Il suo status di indipendenza è sancito dal Trattato Ue e deve essere rispettato. Se giustamente i Governi non possono dare istruzioni all’Istituto, si deve ritenere che neppure questi possa impartire direttive, in modo diretto o indiretto, o porre condizioni del tipo “ aut-aut” ai Governi e ai Parlamenti che sono indipendenti al pari e ancor più della Bce traendo diretta legittimazione democratica dal suffragio popolare. Del resto, la critica, correttamente svolta, è fondamentale per una sintesi più avanzata, nell’interesse di entrambe le parti. Si può dire che tra Banca centrale e Governi esista una “discordia concors”, mezzi diversi, strade differenti, passaggi critici ma in vista dell’obiettivo comune, quello della corrispondenza agli interessi generali. I vecchi Governatori della Banca d’Italia rispondevano alle critiche con argomentazioni, dati, scritti, misure specifiche.

Non passava per la loro mente gridare al lupo, in presenza di osservazioni critiche sul loro operato. Ricordo le risposte di Antonio Fazio ad attacchi che per la loro portata erano di gran lunga superiori a quelli che oggi si sono registrati nei confronti della Bce e le risposte date, puntuali, inattaccabili, a volte rese in audizioni parlamentari fino a comunicati che, in diverse occasioni, stroncavano in forma pacata, “sine ira ac studio” ma facendo parlare i numeri e la logica, le critiche avventate e prive di fondamento di qualche Ministro. Sostenere oggi, come fa un personaggio autorevole, che la Bce, pur eventualmente orientata ad assumere una decisione, poi non la prenderebbe più perché criticata da settori politici che vorrebbero la medesima decisione e, quindi, per non dare mostra di una subalternità ai richiami, significa delineare un Istituto centrale dispettoso o incapace di sostenere le proprie ragioni, cosa che non corrisponde al vero.
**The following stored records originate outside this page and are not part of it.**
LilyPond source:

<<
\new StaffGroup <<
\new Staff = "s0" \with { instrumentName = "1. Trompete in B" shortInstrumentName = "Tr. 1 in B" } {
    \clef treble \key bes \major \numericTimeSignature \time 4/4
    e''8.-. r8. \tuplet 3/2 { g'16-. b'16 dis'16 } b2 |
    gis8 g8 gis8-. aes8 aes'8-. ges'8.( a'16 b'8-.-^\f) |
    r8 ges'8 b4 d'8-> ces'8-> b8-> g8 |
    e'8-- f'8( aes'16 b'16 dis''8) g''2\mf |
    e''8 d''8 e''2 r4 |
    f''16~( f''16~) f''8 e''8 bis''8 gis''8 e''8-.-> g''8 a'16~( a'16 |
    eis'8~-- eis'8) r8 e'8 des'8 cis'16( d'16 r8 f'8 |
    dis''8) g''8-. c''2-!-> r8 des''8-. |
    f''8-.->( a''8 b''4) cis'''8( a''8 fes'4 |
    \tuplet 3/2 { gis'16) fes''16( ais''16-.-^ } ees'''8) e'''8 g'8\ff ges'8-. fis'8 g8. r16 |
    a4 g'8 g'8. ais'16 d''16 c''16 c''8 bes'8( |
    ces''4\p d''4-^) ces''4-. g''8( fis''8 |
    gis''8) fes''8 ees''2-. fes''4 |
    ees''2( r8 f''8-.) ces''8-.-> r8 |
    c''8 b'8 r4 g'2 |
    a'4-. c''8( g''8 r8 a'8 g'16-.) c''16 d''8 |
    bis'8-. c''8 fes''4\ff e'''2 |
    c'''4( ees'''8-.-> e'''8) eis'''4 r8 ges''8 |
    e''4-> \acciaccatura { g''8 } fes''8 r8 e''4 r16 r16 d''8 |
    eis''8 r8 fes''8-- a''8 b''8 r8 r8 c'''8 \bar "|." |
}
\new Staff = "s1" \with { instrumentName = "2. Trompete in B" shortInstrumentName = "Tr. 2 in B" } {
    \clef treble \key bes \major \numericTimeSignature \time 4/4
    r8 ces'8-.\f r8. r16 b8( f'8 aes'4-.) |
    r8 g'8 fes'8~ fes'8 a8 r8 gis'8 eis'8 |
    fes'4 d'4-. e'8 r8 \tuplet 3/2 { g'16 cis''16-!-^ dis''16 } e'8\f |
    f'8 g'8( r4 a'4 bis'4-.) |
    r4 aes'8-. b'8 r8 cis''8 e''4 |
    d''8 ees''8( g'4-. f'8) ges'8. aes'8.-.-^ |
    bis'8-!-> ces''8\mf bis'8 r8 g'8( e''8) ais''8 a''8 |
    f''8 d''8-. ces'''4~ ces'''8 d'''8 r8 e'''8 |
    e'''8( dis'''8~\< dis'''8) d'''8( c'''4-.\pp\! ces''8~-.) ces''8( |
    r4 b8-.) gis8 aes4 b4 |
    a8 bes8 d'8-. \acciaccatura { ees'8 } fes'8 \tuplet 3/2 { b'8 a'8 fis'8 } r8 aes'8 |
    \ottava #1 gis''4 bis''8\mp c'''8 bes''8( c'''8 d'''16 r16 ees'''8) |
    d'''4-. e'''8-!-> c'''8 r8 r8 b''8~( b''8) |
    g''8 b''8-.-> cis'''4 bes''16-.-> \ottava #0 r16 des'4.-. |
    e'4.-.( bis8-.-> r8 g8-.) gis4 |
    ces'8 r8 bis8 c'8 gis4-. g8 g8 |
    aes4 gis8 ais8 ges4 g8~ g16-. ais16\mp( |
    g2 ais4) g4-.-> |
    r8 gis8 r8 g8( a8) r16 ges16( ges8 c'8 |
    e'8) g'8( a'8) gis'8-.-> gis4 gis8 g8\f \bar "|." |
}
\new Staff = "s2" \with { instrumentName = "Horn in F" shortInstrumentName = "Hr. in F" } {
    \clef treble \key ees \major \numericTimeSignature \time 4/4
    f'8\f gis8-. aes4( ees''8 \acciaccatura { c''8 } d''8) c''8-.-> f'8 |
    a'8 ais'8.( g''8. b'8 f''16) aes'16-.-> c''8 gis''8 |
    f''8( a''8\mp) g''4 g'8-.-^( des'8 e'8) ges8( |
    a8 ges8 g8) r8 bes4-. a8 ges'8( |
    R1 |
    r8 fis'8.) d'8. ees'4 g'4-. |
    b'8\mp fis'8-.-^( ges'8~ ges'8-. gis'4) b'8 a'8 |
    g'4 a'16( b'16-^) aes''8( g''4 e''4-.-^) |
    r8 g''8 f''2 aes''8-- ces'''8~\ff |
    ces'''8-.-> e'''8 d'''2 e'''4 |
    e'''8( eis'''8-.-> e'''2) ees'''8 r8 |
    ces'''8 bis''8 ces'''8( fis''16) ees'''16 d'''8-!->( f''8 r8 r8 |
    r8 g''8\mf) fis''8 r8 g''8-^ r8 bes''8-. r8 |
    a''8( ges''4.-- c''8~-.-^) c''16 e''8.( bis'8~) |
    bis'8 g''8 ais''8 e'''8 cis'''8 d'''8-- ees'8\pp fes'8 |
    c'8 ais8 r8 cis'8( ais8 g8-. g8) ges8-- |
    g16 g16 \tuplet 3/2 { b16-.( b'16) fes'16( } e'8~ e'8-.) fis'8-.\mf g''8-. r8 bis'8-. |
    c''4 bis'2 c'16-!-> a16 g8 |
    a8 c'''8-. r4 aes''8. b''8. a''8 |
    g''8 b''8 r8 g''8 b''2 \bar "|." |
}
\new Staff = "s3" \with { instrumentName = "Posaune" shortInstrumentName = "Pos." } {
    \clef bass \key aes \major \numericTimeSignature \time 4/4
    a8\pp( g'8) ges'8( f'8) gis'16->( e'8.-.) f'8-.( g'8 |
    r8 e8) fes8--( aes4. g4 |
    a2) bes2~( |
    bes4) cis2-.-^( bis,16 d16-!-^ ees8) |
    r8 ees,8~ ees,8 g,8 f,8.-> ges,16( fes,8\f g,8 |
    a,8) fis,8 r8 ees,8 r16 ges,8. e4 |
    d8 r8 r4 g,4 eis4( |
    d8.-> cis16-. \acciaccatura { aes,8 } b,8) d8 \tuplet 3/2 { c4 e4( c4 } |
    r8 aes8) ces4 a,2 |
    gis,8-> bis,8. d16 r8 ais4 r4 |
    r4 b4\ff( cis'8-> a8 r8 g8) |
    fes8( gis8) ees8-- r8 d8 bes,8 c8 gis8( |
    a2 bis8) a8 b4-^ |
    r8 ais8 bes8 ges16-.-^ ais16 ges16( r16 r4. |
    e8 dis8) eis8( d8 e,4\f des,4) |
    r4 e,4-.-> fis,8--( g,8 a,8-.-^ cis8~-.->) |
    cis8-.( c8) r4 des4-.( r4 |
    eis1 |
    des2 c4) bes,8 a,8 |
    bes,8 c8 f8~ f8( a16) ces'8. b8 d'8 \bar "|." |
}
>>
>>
Allora, si risponda nel merito, si argomenti perché sia non accoglibile o accoglibile una determinata tesi. Anche altre banche centrali subiscono critiche, di tanto in tanto, a cominciare alla Federal Reserve, ma non si registra la discesa in campo di uno stuolo di difensori che, per il loro zelo eccessivo, fanno come quell’avvocato della nota storiella che rischia di perdere la causa. Vi sono confini, come si è detto, “quos ultra citraque nequit consistere rectum”, ma entro di essi la critica non può affatto fare scandalo.